The government in the United States has increased dramatically in size and scope over the past century. The same may be observed in Europe with the rise of Social Democracy. Though the intellectual picture for free markets may look rosy with the discredit of orthodox Keynesianism with the oil shocks of the 70s, the Washington Consensus in the 80s, and the fall of Communism in the 90s, they are in no less danger now. The intellectual tides may have turned in our favor, but a far more formidable foe now looms ahead: institutional momentum.
A democracy cannot exist as a permanent form of government. It can only exist until the majority discovers it can vote itself largess out of the public treasury. After that, the majority always votes for the candidate promising the most benefits with the result the democracy collapses because of the loose fiscal policy ensuing, always to be followed by a dictatorship, then a monarchy.
The American public discovered this in 1933. The quote may be forgiven for its almost Machivavellian cyclical view of political history, but its indictment of Democracy has proven particularly prescient since the Great Depression and the New Deal. It’s not for no reason that social security is now called the “third rail of American Politics” for example – touch it and you die. With only small blips during the Reagan and Clinton years, the regulatory-welfare state has monotonically expanded since that time, for exactly these reasons. The author of the quote would hardly be surprised to see the explosion of the budget deficit since the 1940s, though its acceleration over the past decade (which will continue to accelerate, if the current political climate is any indication) would no doubt have surprised even the most sordid pessimist.
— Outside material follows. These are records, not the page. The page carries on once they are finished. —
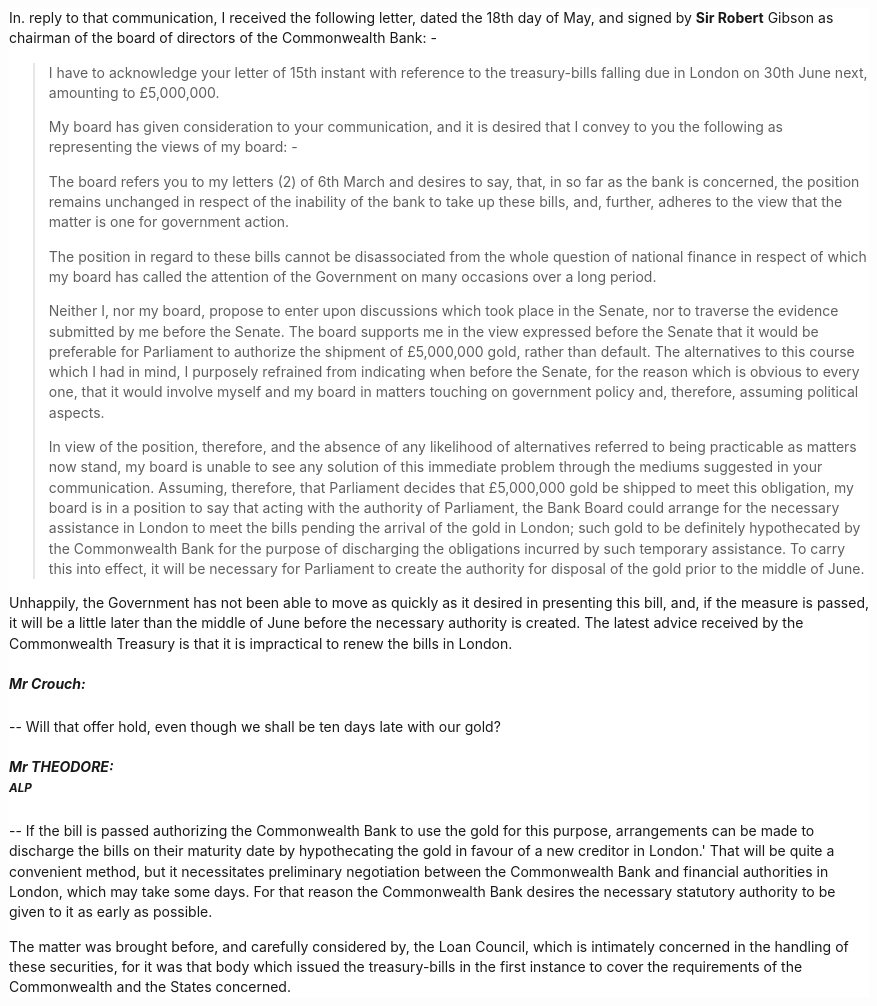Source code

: In. reply to that communication, I received the following letter, dated the 18th day of May, and signed by  **Sir Robert**  Gibson as  chairman  of the board of directors of the Commonwealth Bank: - 

  >I have to acknowledge your letter of 15th instant with reference to the  treasury-bills  falling due in London on 30th June next, amounting to £5,000,000. 
  >
  >My board has given consideration to your communication, and it is desired that I convey to you the following as representing the views of my board: - 
  >
  >The board refers you to my letters (2) of 6th March and desires to say, that, in so far as the bank is concerned, the position remains unchanged in respect of the inability of the bank to take up these bills, and, further, adheres to the view that the matter is one for government action. 
  >
  >The position in regard to these bills cannot be disassociated from the whole question of national finance in respect of which my board has called the attention of the Government on many occasions over a long period. 
  >
  >Neither I, nor my board, propose to enter upon discussions which took place in the Senate, nor to traverse the evidence submitted by me before the Senate. The board supports me in the view expressed before the Senate that it would be preferable for Parliament to authorize the shipment of £5,000,000 gold, rather than default. The alternatives to this course which I had in mind, I purposely refrained from indicating when before the Senate, for the reason which is obvious to every one, that it would involve myself and my board in matters touching on government policy and, therefore, assuming political aspects. 
  >
  >In view of the position, therefore, and the absence of any likelihood of alternatives referred to being practicable as matters now stand, my board is unable to see any solution of this immediate problem through the mediums suggested in your communication. Assuming, therefore, that Parliament decides that £5,000,000 gold be shipped to meet this obligation, my board is in a position to say that acting with the authority of Parliament, the Bank Board could arrange for the necessary assistance in London to meet the bills pending the arrival of the gold in London; such gold to be definitely hypothecated by the Commonwealth Bank for the purpose of discharging the obligations incurred by such temporary assistance. To carry this into effect, it will be necessary for Parliament to create the authority for disposal of the gold prior to the middle of June. 

Unhappily, the Government has not been able to move as quickly as it desired in presenting this bill, and, if the measure is passed, it will be a little later than the middle of June before the necessary authority is created. The latest advice received by the Commonwealth Treasury is that it is impractical to renew the bills in London. 

##### Mr Crouch:

-- Will that offer hold, even though we shall be ten days late with our gold? 

##### Mr THEODORE:<br><small class="text-muted">ALP</small>

-- If the bill is passed authorizing the Commonwealth Bank to use the gold for this purpose, arrangements can be made to discharge the bills on their maturity date by hypothecating the gold in favour of a new creditor in London.' That will be quite a convenient method, but it necessitates preliminary negotiation between the Commonwealth Bank and financial authorities in London, which may take some days. For that reason the Commonwealth Bank desires the necessary statutory authority to be given to it as early as possible. 

The matter was brought before, and carefully considered by, the Loan Council, which is intimately concerned in the handling of these securities, for it was that body which issued the treasury-bills in the first instance to cover the requirements of the Commonwealth and the States concerned. 
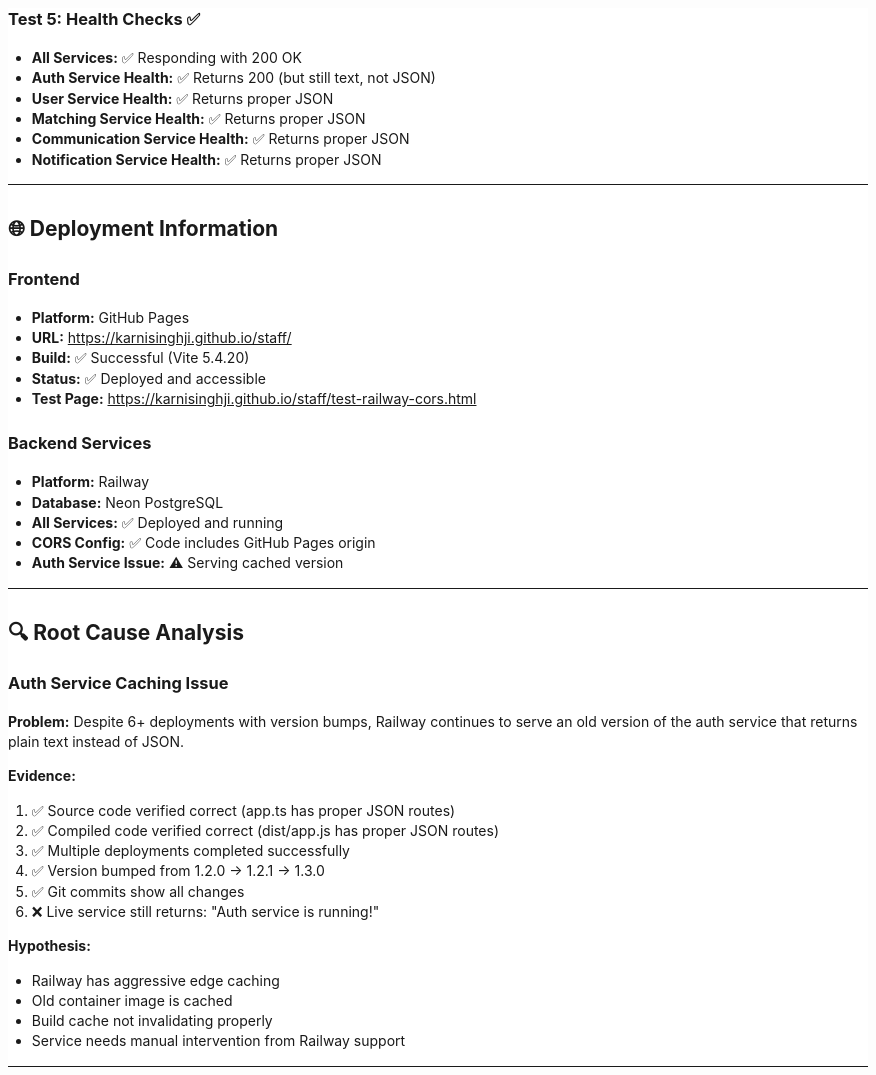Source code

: ### Test 5: Health Checks ✅
- **All Services:** ✅ Responding with 200 OK
- **Auth Service Health:** ✅ Returns 200 (but still text, not JSON)
- **User Service Health:** ✅ Returns proper JSON
- **Matching Service Health:** ✅ Returns proper JSON
- **Communication Service Health:** ✅ Returns proper JSON  
- **Notification Service Health:** ✅ Returns proper JSON

---

## 🌐 Deployment Information

### Frontend
- **Platform:** GitHub Pages
- **URL:** https://karnisinghji.github.io/staff/
- **Build:** ✅ Successful (Vite 5.4.20)
- **Status:** ✅ Deployed and accessible
- **Test Page:** https://karnisinghji.github.io/staff/test-railway-cors.html

### Backend Services
- **Platform:** Railway
- **Database:** Neon PostgreSQL
- **All Services:** ✅ Deployed and running
- **CORS Config:** ✅ Code includes GitHub Pages origin
- **Auth Service Issue:** ⚠️ Serving cached version

---

## 🔍 Root Cause Analysis

### Auth Service Caching Issue

**Problem:** Despite 6+ deployments with version bumps, Railway continues to serve an old version of the auth service that returns plain text instead of JSON.

**Evidence:**
1. ✅ Source code verified correct (app.ts has proper JSON routes)
2. ✅ Compiled code verified correct (dist/app.js has proper JSON routes)
3. ✅ Multiple deployments completed successfully
4. ✅ Version bumped from 1.2.0 → 1.2.1 → 1.3.0
5. ✅ Git commits show all changes
6. ❌ Live service still returns: "Auth service is running!"

**Hypothesis:**
- Railway has aggressive edge caching
- Old container image is cached
- Build cache not invalidating properly
- Service needs manual intervention from Railway support

---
Those familiar with Public Choice theory will note that it predicts this exact same effect more rigorously: with dispersed costs and concentrated benefits to each piece of pork, protection, or regulation, nobody mobilizes to stop its expansion. And so we get a budget deficit which heeds not its impending fiscal collapse. Indeed, Iceland has already experienced this, and Britain is well on its way. With legislators exchanging vote for vote, the effect is always more spending, regulation, and protection.
F. A. Hayek laid out in his works on spontaneous order the necessity of rules which are completely general and nondiscriminatory. Essentially, total equality before the law: when the government confers special favors on people (or is even given the authority to do so), incentives are perverted and everyone is worse off.
This quote sums up Hayek’s political philosophy quite well. Unfortunately, the legislature’s sole purpose is to replace clear purpose and principles with complex rules and regulations. What can we do then?
Simple, clear purpose and principles give rise to complex and intelligent behavior. Complex rules and regulations give rise to simple and stupid behavior.
-David Allen in Getting Things Done
Abolish the legislature.
Now this sentiment may sound familiar, and make some uneasy. Indeed, this was tried all the time by emperors in Rome, usually to the detriment of the empire. Why was it so harmful? The power previously wielded by the legislature was taken over by the executive. This is no doubt harmful: I do not mean to increase the power of the executive at all. I mean to replace some measure of the power of the legislature with the judiciary, and the rest with… nothing.
There is a notion in the West that governments ought to be responsive to their people, hence the existence of a legislature. Certainly this is better than a dictatorship with an all-powerful executive branch which goes as it will without respect to the people. But this is only because the people constrain their government in certain ways – for example, once freedom is enjoyed, it can only be taken away very gradually or under duress (though in reality, this duress is often very easy to exploit – for example, the New Deal after the Great Depression, the Patriot Act after 9/11, the Investment and Recovery Act after the financial crisis). But the relevant question is not how responsive a government is to its people: the question is what is the government’s scope. A responsive activist government is preferable to a capricious and nonresponsive activist government, but a nonresponsive minimalist government is preferable to both. This is what Hayek had in mind with general rules: rules which do not change.
So what would this system look like? The law of the land would be a constitution with general rules and principles such as the guarantee of life, liberty, and property, the protection of these from both the government and other people, and a strict separation of economy and state. Other principles (such as the provision of public goods) can be added or not at the discretion of the founders. The courts then interpret these on a case by case basis and establish more specifics. How far is advertising allowed to stretch the truth before it becomes fraud? What rights are children afforded? These are questions to be decided by the judiciary based on these principles, which also would set punishment for infractions. With very simple and fixed trade, immigration, and other policies (unconditional free trade and movement), a large function of the legislature is obviated.
Of course, the legislature does exist for a legitimate general purpose: no constitution can foresee all circumstances. Though this problem is for the most part covered by making the constitution general (yet strict) and leaving the specifics to the judiciary, there may be cases in which something more drastic is required. In such a case, there is a process of constitutional amendment – which would also be the only way in which new bureaucracy could be formed. For example, the FDA, the EPA, the FCC, and any number of executive offices would have no authority to exist except by constitutional amendment. In this way, extreme necessity can allow for some degree of flexibility, but the dangers of an unconstrained legislature such as we have now are for the most part avoided.
Ultimately, people will know what they are getting legally. There will be less uncertainty, less rent-seeking, and more freedom without a legislature. Government will indeed be less responsive to the whims of the people, but given its dramatically reduced scope, fixed and general laws will serve the people much better than a legislature ever could.